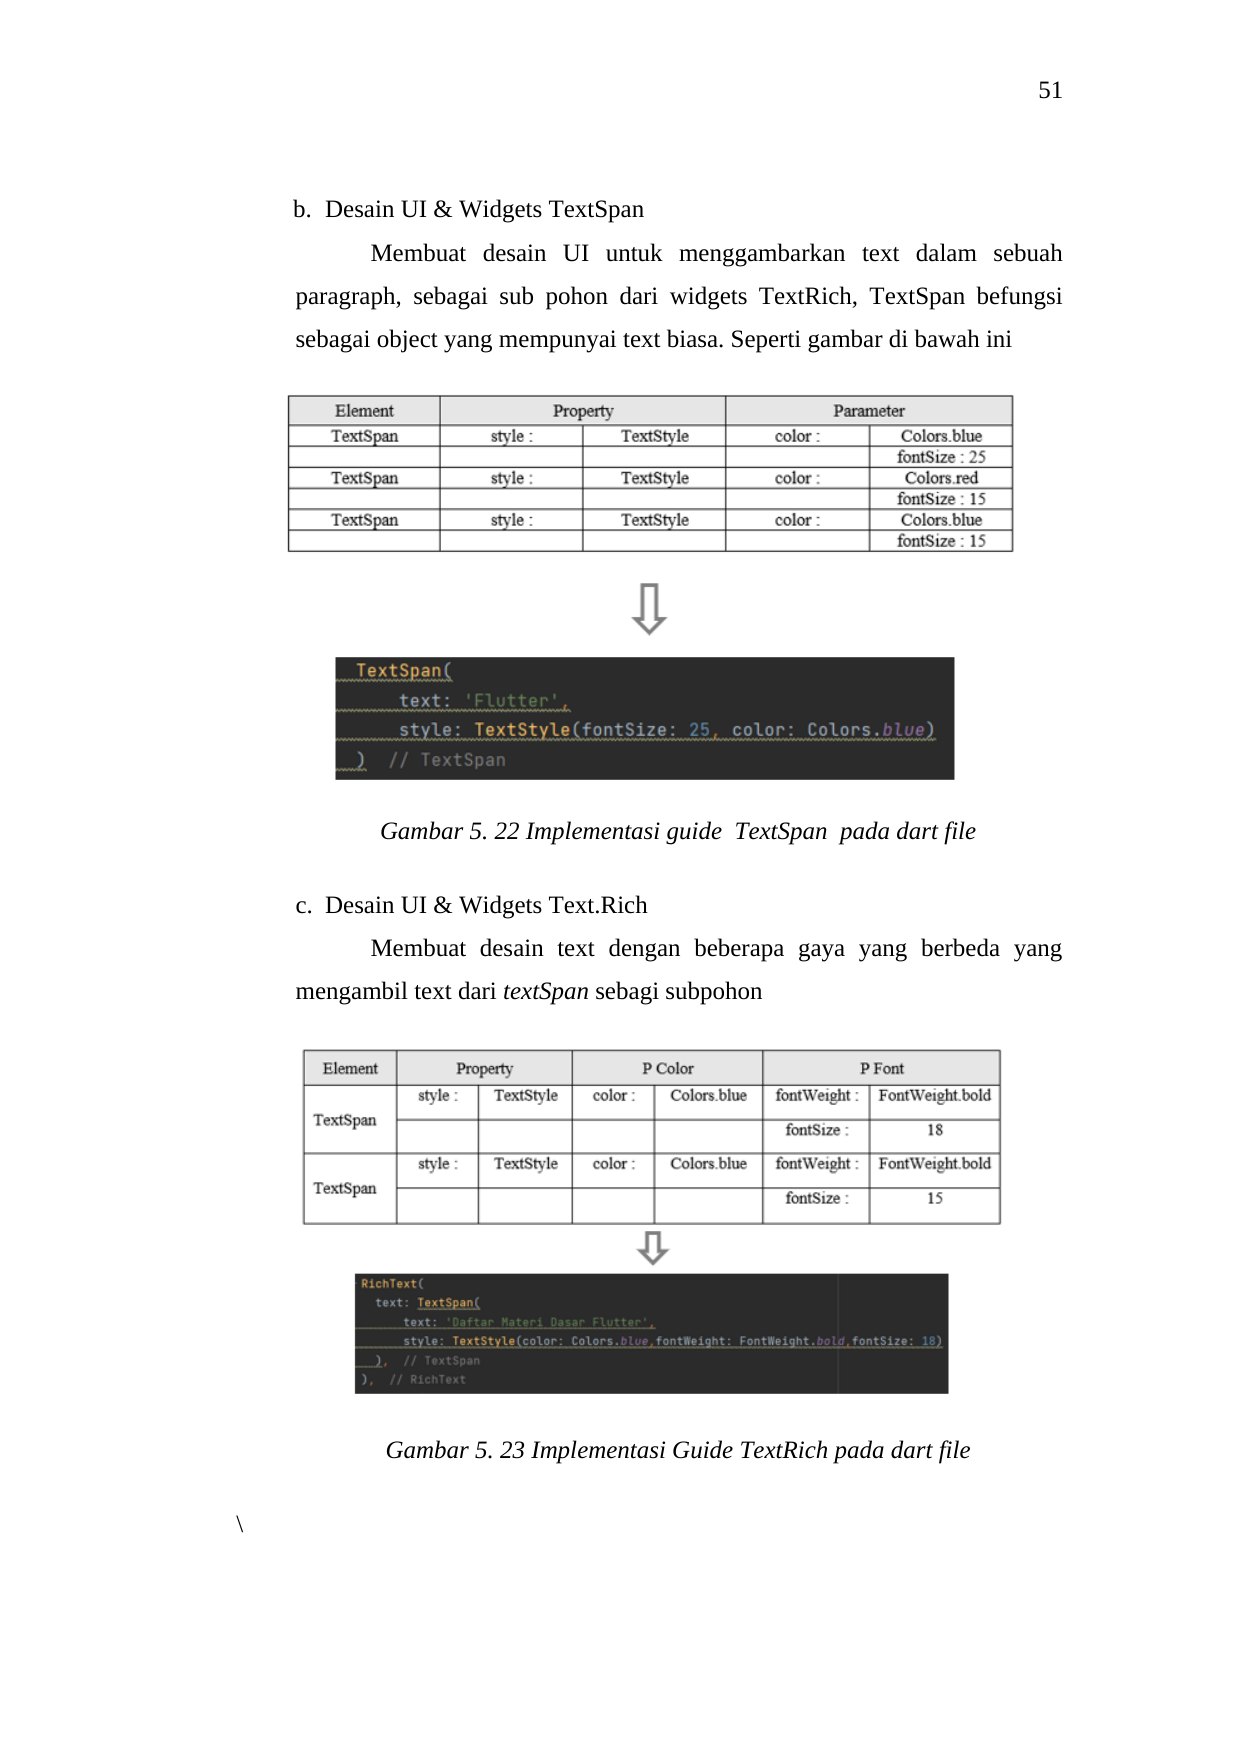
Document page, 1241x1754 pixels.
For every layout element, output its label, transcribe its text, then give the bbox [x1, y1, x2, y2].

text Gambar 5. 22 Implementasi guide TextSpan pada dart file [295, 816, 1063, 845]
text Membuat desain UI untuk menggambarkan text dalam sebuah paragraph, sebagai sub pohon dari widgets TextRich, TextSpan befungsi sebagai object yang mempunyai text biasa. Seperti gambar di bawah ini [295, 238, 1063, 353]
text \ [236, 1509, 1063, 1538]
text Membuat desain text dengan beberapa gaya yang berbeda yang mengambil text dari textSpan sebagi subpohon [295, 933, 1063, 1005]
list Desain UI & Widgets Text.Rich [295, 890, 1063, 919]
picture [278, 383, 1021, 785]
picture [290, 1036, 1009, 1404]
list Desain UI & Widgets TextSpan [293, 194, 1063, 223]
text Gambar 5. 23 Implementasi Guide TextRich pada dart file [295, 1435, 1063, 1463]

---

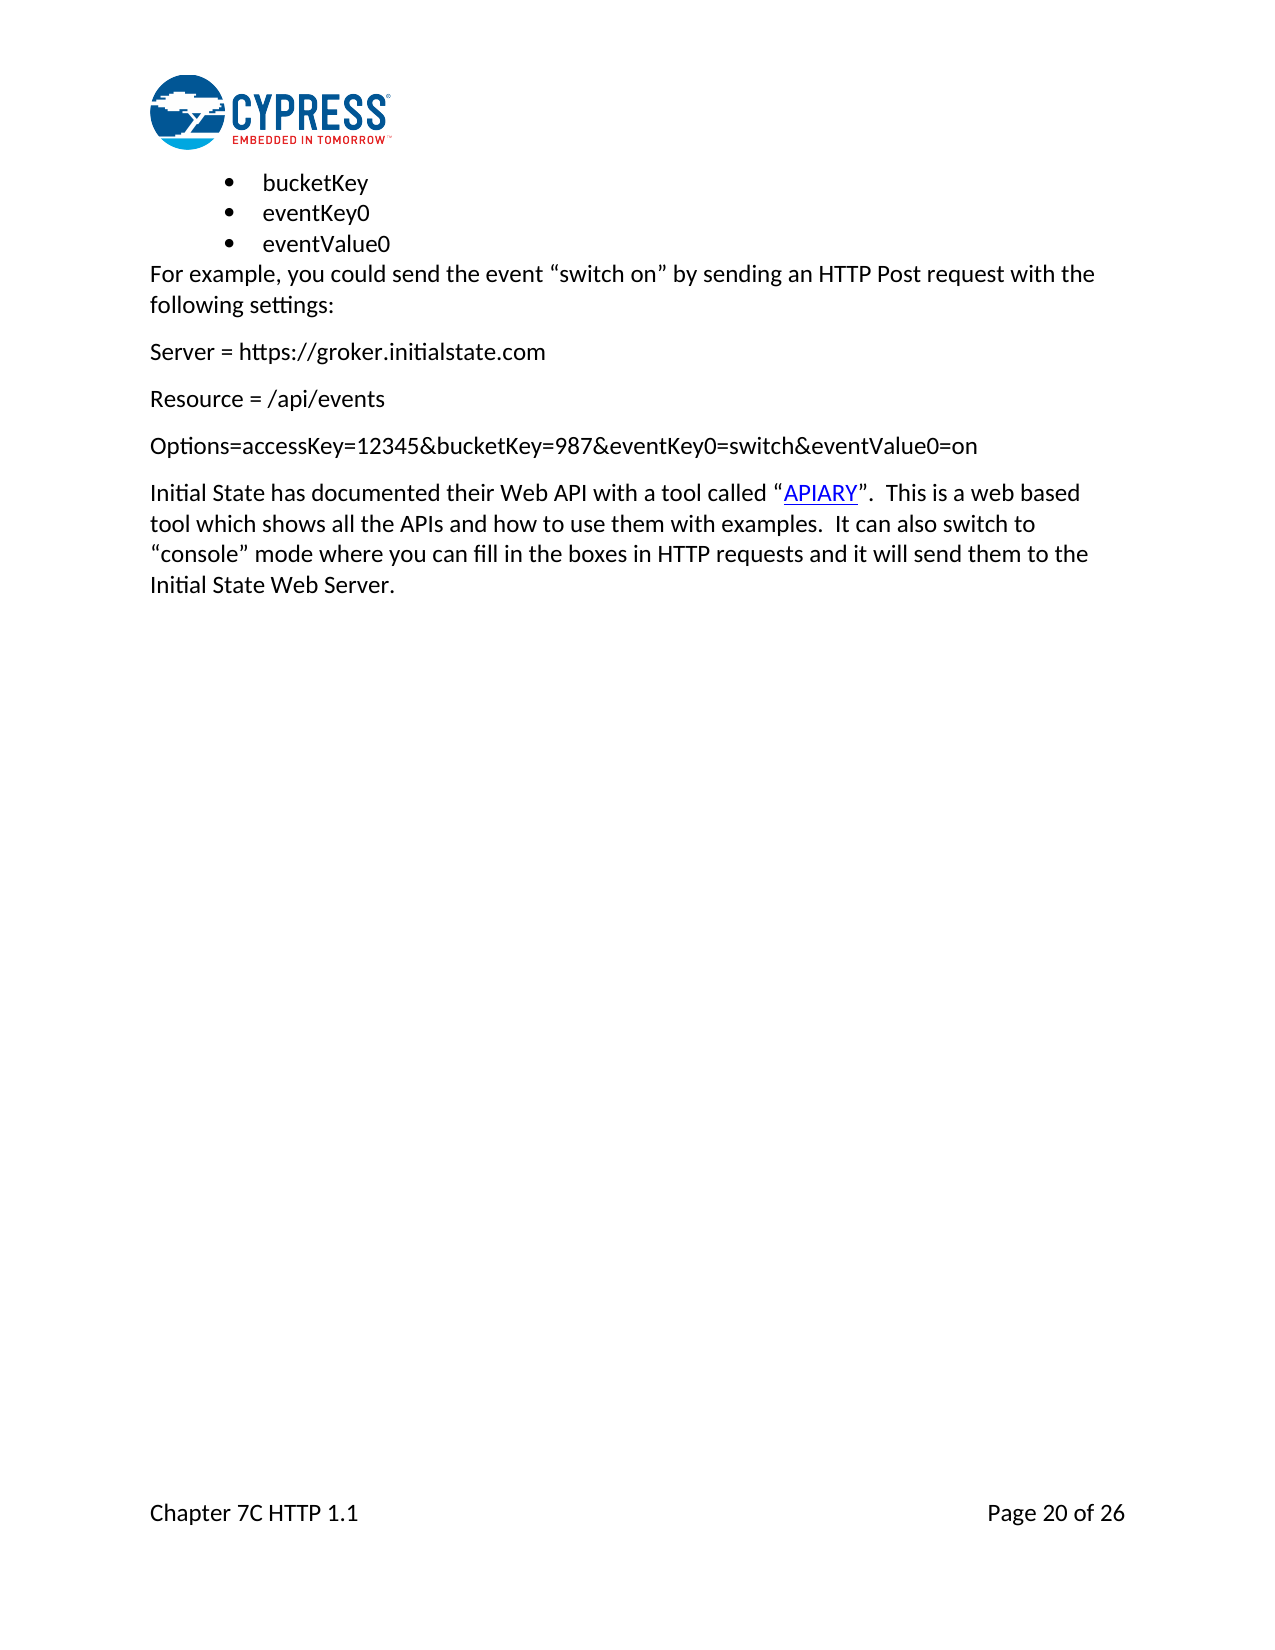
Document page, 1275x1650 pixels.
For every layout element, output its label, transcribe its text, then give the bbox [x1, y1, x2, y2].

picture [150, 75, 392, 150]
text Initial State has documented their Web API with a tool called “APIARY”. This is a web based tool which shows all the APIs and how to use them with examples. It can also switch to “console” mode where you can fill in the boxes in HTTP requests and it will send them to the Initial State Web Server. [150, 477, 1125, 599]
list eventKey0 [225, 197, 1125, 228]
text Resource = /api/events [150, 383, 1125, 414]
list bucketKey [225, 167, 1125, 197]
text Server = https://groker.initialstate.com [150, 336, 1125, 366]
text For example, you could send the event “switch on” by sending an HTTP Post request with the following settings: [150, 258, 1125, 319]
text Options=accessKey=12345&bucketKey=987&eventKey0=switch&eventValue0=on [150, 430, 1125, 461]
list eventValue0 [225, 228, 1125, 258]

## Work to be completed
Only a number is asked for here: the count of lines in the records that hold "pixels".

## Answer to this problem
2